Tout est affaire de méthode, mais si l’on s’y prend bien, il est très probable que la lecture à haute voix favorise la confiance en soi et l’affection pour les livres. Si aucune étude ne semble corroborer ces hypothèses, il faut noter néanmoins que cet exercice implique généralement la présence d’un public. Si celui-ci est bienveillant, il y a fort à parier que le lecteur se sentira de plus en plus à l’aise. Une enfant ayant participé au premier tour des Petits Champions de la Lecture en 2019 livrait ainsi ce témoignage : « J’aime lire à voix haute car cela me permet de mieux comprendre le texte et de vaincre ma timidité. J’aime être dans la peau des personnages et faire découvrir l’histoire à mes camarades. »

Pour ce qui est du second point, référons-nous encore une fois à Daniel Pennac. Sur France Culture, il affirmait en 2018 : « J’ai utilisé la lecture à haute voix pour faire aimer la lecture silencieuse et solitaire. » Reste à sélectionner avec soin les textes qui permettront aux élèves de prendre confiance en eux et leur donneront envie de continuer la lecture seuls.

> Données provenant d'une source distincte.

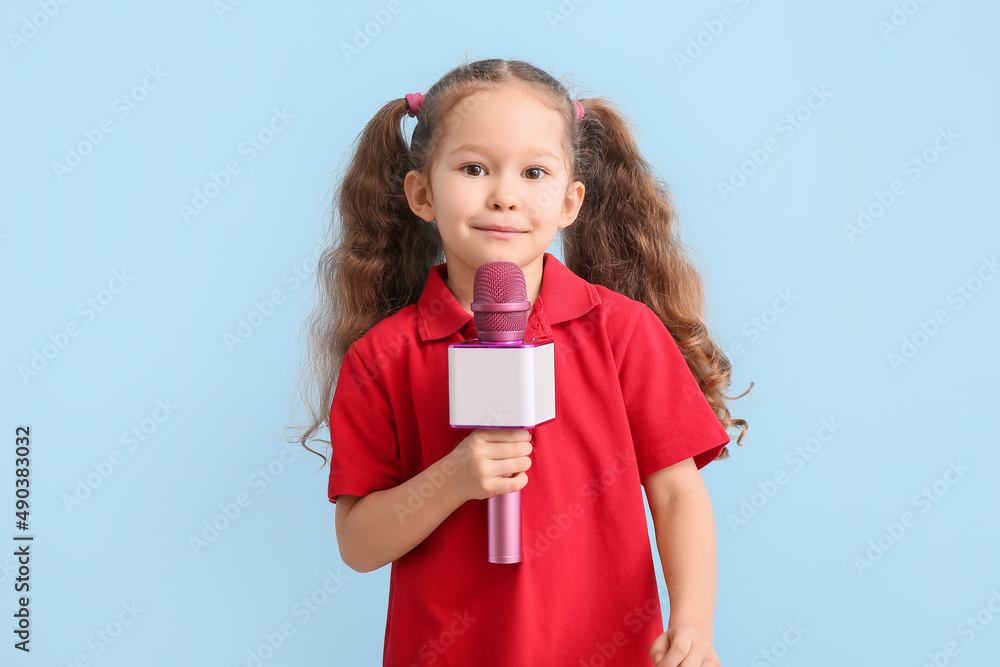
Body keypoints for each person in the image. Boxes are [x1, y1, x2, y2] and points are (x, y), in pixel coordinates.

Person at [289, 58, 751, 666]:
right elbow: (358, 542)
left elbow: (676, 495)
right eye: (474, 168)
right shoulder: (382, 358)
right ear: (422, 193)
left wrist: (694, 624)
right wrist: (452, 479)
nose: (505, 196)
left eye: (534, 172)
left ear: (569, 202)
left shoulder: (622, 332)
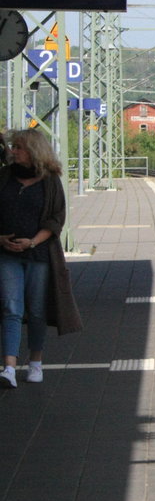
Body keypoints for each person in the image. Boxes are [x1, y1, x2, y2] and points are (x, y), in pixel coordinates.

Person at [0, 129, 82, 387]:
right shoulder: (4, 177)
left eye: (19, 148)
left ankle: (35, 361)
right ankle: (9, 368)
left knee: (36, 311)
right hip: (7, 253)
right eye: (13, 147)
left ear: (34, 151)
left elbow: (57, 218)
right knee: (11, 308)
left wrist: (33, 241)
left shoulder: (50, 181)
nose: (13, 151)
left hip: (39, 254)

Accéder aux nuances de l’écrit

Selon certains enseignants, lire à haute voix permettrait aux élèves de mieux saisir les subtilités d’un texte. Ainsi, sur le site La Classe, il est précisé : « L’élève qui lit s’entraîne à mieux comprendre le texte, mais le fait de le lire aux autres en s’appliquant lui permet aussi d’accéder aux nuances de l’écrit qu’il n’avait peut-être pas saisies. » C’est normal : lire à haute voix, c’est marquer des silences, les questions, les exclamations… C’est faire, finalement, un peu de théâtre. Faire lire un même texte à plusieurs élèves permettra d’ailleurs à toute la classe de se rendre compte que l’on peut le comprendre différemment. En d’autres termes : « Lire n’est plus un simple exercice, mais c’est une histoire que l’on interprète et que l’on partage. »

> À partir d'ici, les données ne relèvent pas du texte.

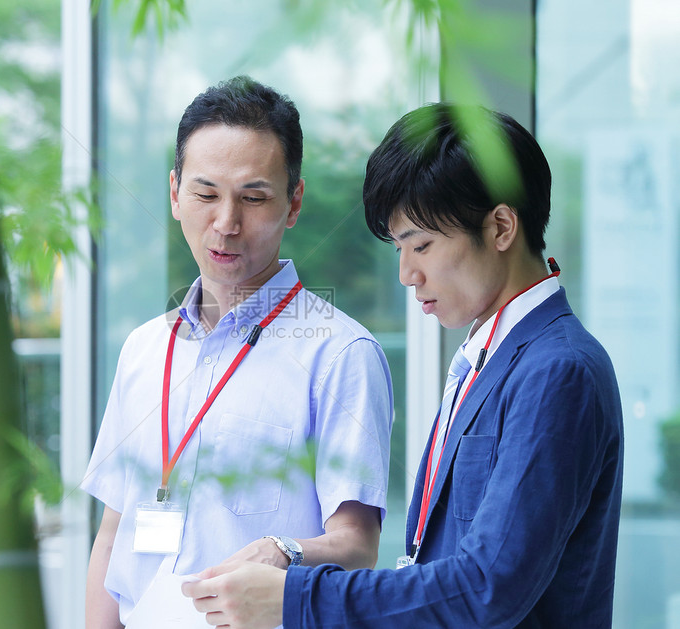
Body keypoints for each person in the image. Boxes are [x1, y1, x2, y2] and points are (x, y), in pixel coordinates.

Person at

Faire un premier pas vers la prise de parole en public

On le soulignait plus haut : la lecture à haute voix permet de prendre davantage confiance en soi. En pratiquant l’exercice, on apprend peu à peu à poser sa voix, jouer avec les silences, gérer ses émotions et son stress… Il s’agit en quelque sorte d’un premier pas vers la prise de parole en public. Cela est évidemment très bénéfique à long terme et tout au long du cursus scolaire et de la vie professionnelle.

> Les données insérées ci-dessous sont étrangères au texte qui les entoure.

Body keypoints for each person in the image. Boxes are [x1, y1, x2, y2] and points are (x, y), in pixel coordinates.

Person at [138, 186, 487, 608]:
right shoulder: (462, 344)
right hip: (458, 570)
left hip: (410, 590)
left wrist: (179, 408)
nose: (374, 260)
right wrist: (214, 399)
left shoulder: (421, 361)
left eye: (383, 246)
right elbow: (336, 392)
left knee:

Attention à la mise en place

On conclura en constatant que la lecture à haute voix représente un exercice intéressant à bien des égards. Il faut toutefois prendre garde à la manière dont on le met en place. En effet, certains élèves timides peuvent se sentir très mal à l’aise dans cette situation. Un enfant qui lit mal – ou estime lire mal – peut vivre l’expérience comme une humiliation. On doit donc garder en tête le fait que cet exercice ne s’improvise pas. À cet égard, il peut être utile de prendre connaissance du travail de ce professeur, mené avec une classe de cinquième, qui a permis de construire un véritable projet commun autour de la lecture à haute voix.